Inutile e tossico, superfluo e dannoso, risulta, dunque, correre e affannarsi di continuo, disperdendo e sprecando tutte quelle immagini, tutti quei momenti, tutti quei dialoghi, tutte quelle esperienze umane che “Deep Below” rappresenta e concentra nella scia, che una creatura semplice, innocua ed indifesa, una lumaca, lascia nel suo lento, ma salvifico, appagante, significativo e piacevole cammino.
Un cammino che non può essere separato da ciò che siamo realmente, da quello che abbiamo attorno, dai petali morbidi e dai rovi spinosi e intrigati, dagli intenti e dagli imprevisti, nonché dai synth glaciali e da un paesaggio sonoro invernale, intimista e minimale, nel quale echeggiano trame new-wave provenienti dai primissimi anni Ottanta, dalla leggendaria trilogia dei Cure; trame che sono fatte di bassi penetranti e di melodie malinconiche, ma che, allo stesso tempo, sono così brillanti e luminose, in quel loro elegante e spettrale abito crepuscolare. Intanto ninne-nanna plumbee, irriverenti, veritiere, lugubri e romantiche, con le loro assuefacenti e taglienti linee di chitarra, tracciano una strada amorevole nel fitto della nebbia, trasportandoci, in maniera incosciente, nello spazio segreto della conclusiva “Sleepwalking”, laddove i sentimenti assumono una preziosa consistenza cromatica, donando, di conseguenza, riflessi gioiosi, improvvisi e insperati, ad un cielo che avevamo, per troppo, troppo tempo, immaginato, sempre, come un grigio sudario, come una tela perennemente cupa, perennemente timorosa, perennemente disperata, ma che, invece, in un attimo, ci ha mostrato quanta forza, quanto colore, quanta speranza, quanta determinazione e quanta energia, essa, in realtà, nasconda e custodisca sotto la sua intirizzita e graffiante superficie gothic-rock.
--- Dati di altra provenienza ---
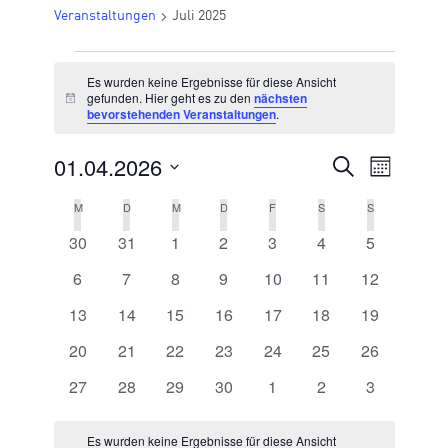
Veranstaltungen
Juli 2025
VERANSTALTUNGEN
Es wurden keine Ergebnisse für diese Ansicht
gefunden. Hier geht es zu den
nächsten
Hinweis
bevorstehenden Veranstaltungen
.
01.04.2026
VERANSTA
Suche
Veran
Monat
Datum
SUCHE
Ansic
M
MONTAG
D
DIENSTAG
M
MITTWOCH
D
DONNERSTAG
F
FREITAG
S
SAMSTAG
S
SONNTAG
KALENDER
wählen.
UND
0 Veranstaltungen
0 Veranstaltungen
0 Veranstaltungen
0 Veranstaltungen
0 Veranstaltungen
0 Veranstaltungen
0 Veransta
30
31
1
2
3
4
5
VON
Navig
ANSICHTE
VERANSTALTUNGEN
0 Veranstaltungen
0 Veranstaltungen
0 Veranstaltungen
0 Veranstaltungen
0 Veranstaltungen
0 Veranstaltungen
0 Veranstal
6
7
8
9
10
11
12
NAVIGATI
0 Veranstaltungen
0 Veranstaltungen
0 Veranstaltungen
0 Veranstaltungen
0 Veranstaltungen
0 Veranstaltungen
0 Veranstal
13
14
15
16
17
18
19
0 Veranstaltungen
0 Veranstaltungen
0 Veranstaltungen
0 Veranstaltungen
0 Veranstaltungen
0 Veranstaltungen
0 Veranstal
20
21
22
23
24
25
26
0 Veranstaltungen
0 Veranstaltungen
0 Veranstaltungen
0 Veranstaltungen
0 Veranstaltungen
0 Veranstaltungen
0 Veransta
27
28
29
30
1
2
3
Es wurden keine Ergebnisse für diese Ansicht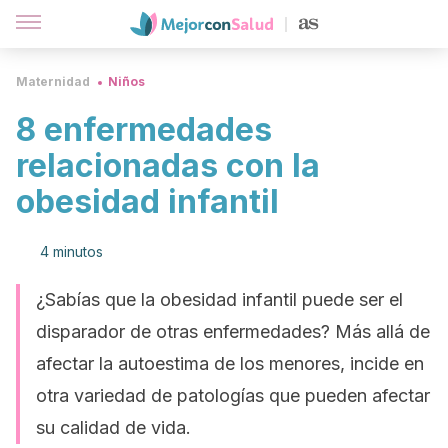
Maternidad
Niños
8 enfermedades
relacionadas con la
obesidad infantil
4 minutos
¿Sabías que la obesidad infantil puede ser el
disparador de otras enfermedades? Más allá de
afectar la autoestima de los menores, incide en
otra variedad de patologías que pueden afectar
su calidad de vida.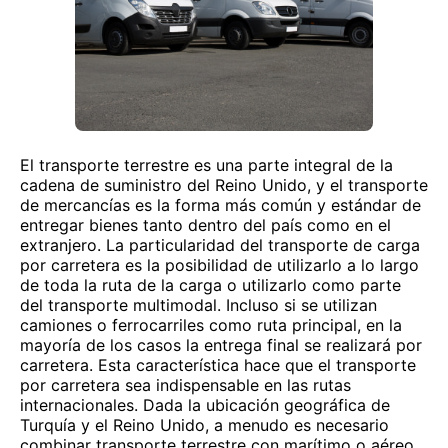
El transporte terrestre es una parte integral de la
cadena de suministro del Reino Unido, y el transporte
de mercancías es la forma más común y estándar de
entregar bienes tanto dentro del país como en el
extranjero. La particularidad del transporte de carga
por carretera es la posibilidad de utilizarlo a lo largo
de toda la ruta de la carga o utilizarlo como parte
del transporte multimodal. Incluso si se utilizan
camiones o ferrocarriles como ruta principal, en la
mayoría de los casos la entrega final se realizará por
carretera. Esta característica hace que el transporte
por carretera sea indispensable en las rutas
internacionales. Dada la ubicación geográfica de
Turquía y el Reino Unido, a menudo es necesario
combinar transporte terrestre con marítimo o aéreo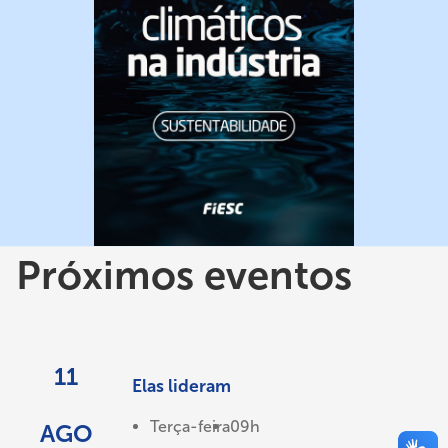
Próximos eventos
11
Elas lideram
Terça-feira
09h
AGO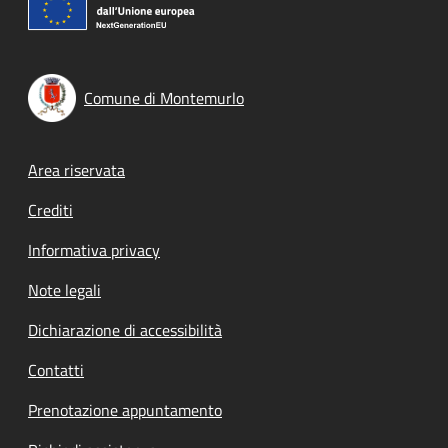
Comune di Montemurlo
Footer menu
Area riservata
Crediti
Informativa privacy
Note legali
Dichiarazione di accessibilità
Contatti
Prenotazione appuntamento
E, quindi, questo quarto album della band olandese, più riflessivo e più meditativo, riverbera di una ribellione affettiva impensabile, di una languida chiamata alla rivolta degli esseri umani che vivono, sognano, immaginano, domandano e sperano sotto questa ingombrante, supersonica e asfissiante divisa virtuale di comportamenti giusti, di facili compromessi, di strade utili e di pensieri dominanti.